- **WHAT THE TASK ASKS**: Reproduce verbatim the lines of the records from the line with "pose: elev=345.3 azim=323.4" up to and including the line with "Dot at: occluded". Omit the pictures from your answer.

- **GIVEN ENTRIES**:
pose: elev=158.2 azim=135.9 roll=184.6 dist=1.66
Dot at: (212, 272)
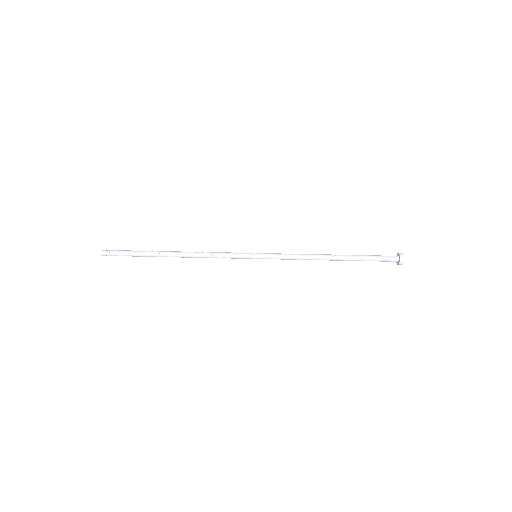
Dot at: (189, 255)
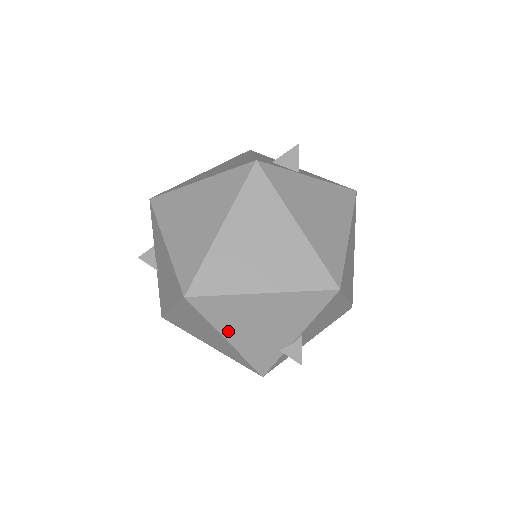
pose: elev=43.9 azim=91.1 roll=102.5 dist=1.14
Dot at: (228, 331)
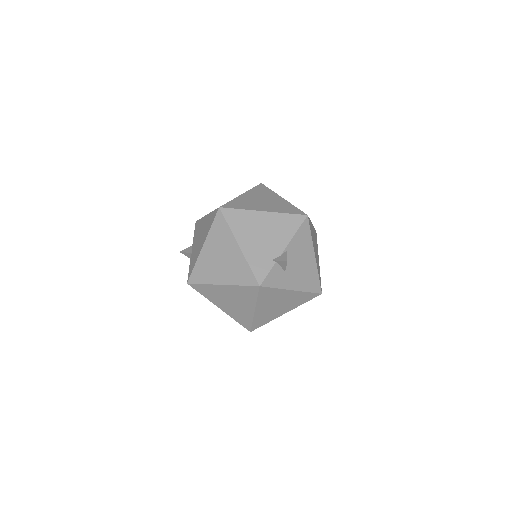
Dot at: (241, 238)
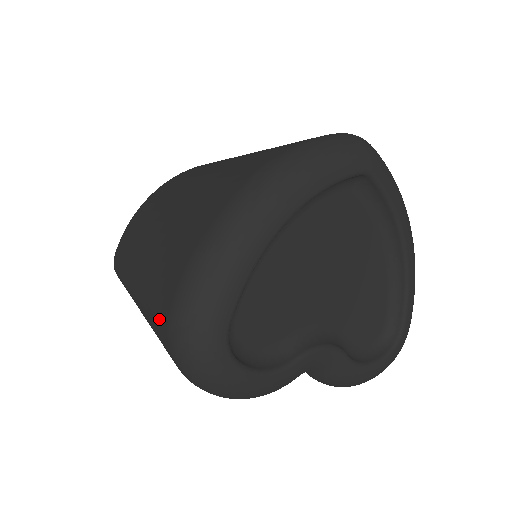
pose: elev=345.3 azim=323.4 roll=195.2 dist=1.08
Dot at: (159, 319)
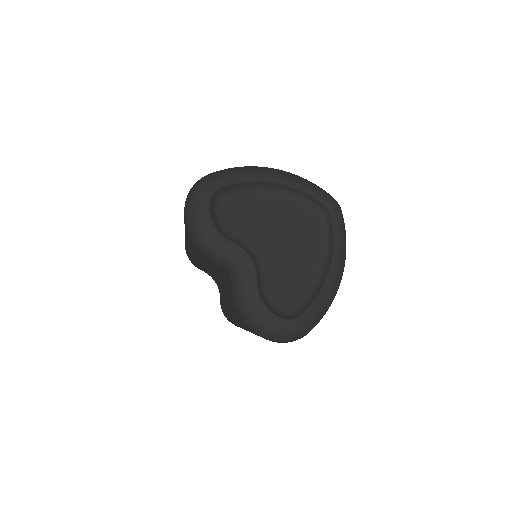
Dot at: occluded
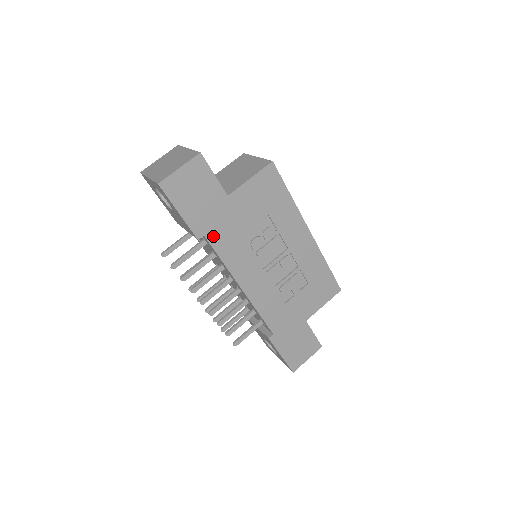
---
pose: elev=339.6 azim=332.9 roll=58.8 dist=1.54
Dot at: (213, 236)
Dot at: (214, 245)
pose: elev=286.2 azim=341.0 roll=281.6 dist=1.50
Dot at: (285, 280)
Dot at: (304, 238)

- **SOLUTION BELOW**:
pose: elev=345.3 azim=323.4 roll=195.2 dist=1.08
Dot at: (159, 319)
Dot at: occluded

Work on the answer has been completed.